Острые шпили готической ограды сада торчали из-под густого тумана, как колья, ожидающие смертников. Лаура прогуливалась вдоль статуй, рассматривая мох, покрывающий их изящно выточенные, но разбитые лица. Протяжно выл ветер, его завывания, истошные, как крики , подталкивали нежные кувшинки, те, дрожа от бессилия, скользили по зеркалу замерзающего пруда. Вуаль жемчужного тумана тянулась по земле, точно пена призрачного океана, скрывая бледные лепестки диких роз и растущий вдоль каменной тропинки чертополох.

Кладбищенскую тишину сада нарушил пронзительный крик, напоминающий рыдания новорождённого младенца. Прислушиваясь, Лаура направилась в сторону старой церкви, откуда доносился вопль, и увидела то самое существо из сна.
Демон был черен, как в дёгте, будто измазан чернилами.

Лаура попятилась назад, восстанавливая дыхание, и прижалась к ледяной статуе. Резко повернувшись, она увидела, что её рука в кружевной перчатке легла на каменного жнеца. Уродливый череп скрывался в саване, иссохшие губы статуи слабо ухмылялись, костлявая рука сжимала косу, а на поясе висели песочные часы, напоминающие о быстротечности жизни.

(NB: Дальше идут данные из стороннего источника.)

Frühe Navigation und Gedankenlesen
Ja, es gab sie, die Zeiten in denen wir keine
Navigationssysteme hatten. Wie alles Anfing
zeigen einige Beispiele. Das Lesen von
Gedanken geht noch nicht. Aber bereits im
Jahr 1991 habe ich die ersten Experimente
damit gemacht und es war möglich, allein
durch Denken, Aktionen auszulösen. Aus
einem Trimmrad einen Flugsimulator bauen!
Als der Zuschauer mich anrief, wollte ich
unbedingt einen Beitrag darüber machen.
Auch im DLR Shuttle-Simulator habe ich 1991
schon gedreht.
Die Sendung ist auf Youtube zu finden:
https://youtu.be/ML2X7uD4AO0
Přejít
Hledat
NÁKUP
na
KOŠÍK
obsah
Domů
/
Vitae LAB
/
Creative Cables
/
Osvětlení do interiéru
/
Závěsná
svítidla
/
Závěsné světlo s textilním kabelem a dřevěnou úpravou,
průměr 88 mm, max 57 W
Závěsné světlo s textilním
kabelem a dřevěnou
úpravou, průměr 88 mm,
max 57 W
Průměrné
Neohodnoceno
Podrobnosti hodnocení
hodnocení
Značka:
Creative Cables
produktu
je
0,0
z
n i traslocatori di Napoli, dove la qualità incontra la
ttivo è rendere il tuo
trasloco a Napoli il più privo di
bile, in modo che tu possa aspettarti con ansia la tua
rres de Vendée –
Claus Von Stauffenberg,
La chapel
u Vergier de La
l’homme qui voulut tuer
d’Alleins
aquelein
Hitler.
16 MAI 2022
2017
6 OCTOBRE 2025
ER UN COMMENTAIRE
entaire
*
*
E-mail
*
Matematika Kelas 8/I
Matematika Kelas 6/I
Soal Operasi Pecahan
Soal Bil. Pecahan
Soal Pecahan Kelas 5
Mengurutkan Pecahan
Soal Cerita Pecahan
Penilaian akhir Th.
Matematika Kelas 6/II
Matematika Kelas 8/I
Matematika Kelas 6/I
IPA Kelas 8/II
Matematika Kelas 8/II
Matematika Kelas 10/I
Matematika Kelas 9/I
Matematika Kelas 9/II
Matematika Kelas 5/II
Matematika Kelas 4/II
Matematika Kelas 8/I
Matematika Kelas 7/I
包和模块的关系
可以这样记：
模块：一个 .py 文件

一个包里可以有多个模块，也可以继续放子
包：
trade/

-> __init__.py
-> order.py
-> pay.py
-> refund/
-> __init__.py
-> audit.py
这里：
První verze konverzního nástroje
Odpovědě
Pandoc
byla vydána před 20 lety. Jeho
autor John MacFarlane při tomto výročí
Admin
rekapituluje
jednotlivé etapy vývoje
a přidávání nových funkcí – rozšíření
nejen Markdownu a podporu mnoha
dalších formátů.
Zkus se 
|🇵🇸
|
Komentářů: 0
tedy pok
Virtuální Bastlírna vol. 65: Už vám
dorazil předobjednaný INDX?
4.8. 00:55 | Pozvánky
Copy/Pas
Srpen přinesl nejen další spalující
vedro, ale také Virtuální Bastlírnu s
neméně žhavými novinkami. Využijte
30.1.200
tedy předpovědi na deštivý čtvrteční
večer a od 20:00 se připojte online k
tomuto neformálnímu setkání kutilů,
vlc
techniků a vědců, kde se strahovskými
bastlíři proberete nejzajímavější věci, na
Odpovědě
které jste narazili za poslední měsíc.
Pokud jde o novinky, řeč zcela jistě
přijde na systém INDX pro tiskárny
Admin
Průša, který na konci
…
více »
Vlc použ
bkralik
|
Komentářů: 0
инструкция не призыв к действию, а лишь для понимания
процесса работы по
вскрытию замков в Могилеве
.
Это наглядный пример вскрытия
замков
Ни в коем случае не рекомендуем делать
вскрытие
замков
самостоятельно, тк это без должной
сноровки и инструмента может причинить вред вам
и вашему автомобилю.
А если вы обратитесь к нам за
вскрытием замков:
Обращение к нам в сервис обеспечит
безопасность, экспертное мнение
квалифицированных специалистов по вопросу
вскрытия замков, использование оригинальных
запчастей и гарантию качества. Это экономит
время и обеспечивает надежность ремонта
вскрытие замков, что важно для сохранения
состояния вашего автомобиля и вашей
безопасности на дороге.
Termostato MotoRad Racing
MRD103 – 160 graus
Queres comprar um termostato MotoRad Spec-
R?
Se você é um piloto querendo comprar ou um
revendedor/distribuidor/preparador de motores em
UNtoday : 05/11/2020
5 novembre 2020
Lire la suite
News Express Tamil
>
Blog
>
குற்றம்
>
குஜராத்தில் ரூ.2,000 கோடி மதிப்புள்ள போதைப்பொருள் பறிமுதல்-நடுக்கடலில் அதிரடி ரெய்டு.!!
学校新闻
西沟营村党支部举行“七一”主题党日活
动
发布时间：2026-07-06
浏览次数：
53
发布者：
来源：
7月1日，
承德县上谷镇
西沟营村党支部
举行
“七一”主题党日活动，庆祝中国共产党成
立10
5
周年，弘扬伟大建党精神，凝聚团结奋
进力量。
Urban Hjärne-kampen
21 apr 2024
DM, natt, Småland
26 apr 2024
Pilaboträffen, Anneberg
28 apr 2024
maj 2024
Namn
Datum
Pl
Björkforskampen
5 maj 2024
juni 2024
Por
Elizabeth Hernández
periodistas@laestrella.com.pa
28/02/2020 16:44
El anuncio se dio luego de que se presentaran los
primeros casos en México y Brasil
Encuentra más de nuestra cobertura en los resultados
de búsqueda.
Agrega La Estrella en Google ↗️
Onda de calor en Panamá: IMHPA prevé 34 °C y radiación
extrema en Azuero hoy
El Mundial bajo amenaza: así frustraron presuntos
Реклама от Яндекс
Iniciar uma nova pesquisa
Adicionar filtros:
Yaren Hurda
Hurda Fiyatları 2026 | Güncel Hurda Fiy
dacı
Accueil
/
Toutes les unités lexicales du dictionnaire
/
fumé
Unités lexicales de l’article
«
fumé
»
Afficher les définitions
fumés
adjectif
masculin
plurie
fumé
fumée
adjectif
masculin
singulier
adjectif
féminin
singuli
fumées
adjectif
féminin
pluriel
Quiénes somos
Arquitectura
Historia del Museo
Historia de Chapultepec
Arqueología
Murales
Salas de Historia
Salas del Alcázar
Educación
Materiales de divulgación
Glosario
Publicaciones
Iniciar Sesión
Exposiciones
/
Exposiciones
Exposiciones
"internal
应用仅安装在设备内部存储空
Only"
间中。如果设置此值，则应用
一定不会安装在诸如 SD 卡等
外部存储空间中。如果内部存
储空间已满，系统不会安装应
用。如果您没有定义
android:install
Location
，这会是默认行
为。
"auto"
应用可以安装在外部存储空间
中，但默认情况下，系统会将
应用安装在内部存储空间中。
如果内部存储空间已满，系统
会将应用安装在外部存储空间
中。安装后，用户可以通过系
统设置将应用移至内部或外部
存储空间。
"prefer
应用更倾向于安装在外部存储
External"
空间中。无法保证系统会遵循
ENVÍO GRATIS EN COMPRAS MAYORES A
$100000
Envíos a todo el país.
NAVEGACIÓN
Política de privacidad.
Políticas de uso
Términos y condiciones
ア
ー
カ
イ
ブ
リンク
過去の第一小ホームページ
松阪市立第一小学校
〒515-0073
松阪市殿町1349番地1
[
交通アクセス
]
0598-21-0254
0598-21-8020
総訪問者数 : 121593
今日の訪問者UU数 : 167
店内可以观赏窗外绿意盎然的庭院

Лаура приблизилась к дубу, но не успела она приложить руку, как кора тяжело рухнула, и из дупла выпали три головы, некогда принадлежавшие людям. Зияли чёрные глазницы, вероятно, их глаза выклевали хищные птицы. В ушах поселились личинки мух, удушающая вонь сдавила горло, по щекам незаметно скатились слёзы. Язык одной из отрубленных голов отвис заметнее остальных и выпал куском гнилого мяса, вслед за которым выполз уж.

Лаура мчалась по каменной тропинке, как одержимый зверь, в которого вселились бесы, забывая о кружевном подоле платья, жемчужная ткань которого рвалась, цепляясь за чертополох и острые камни.

Лаура открыла глаза и поняла, что лежит на кровати. В отдалённом углу комнаты легла чёрная тень, будто дыра, походившая на глубокий колодец. Мерзкие и хлюпающие, но слабо различимые звуки, эхом наполнили комнату. Из дыры показались костлявые пальцы, острые ногти зацепились за край, расцарапав пол, чуть позже возникло белое лицо и два совиных глаза. Существо с длинными конечностями аккуратно поднялось.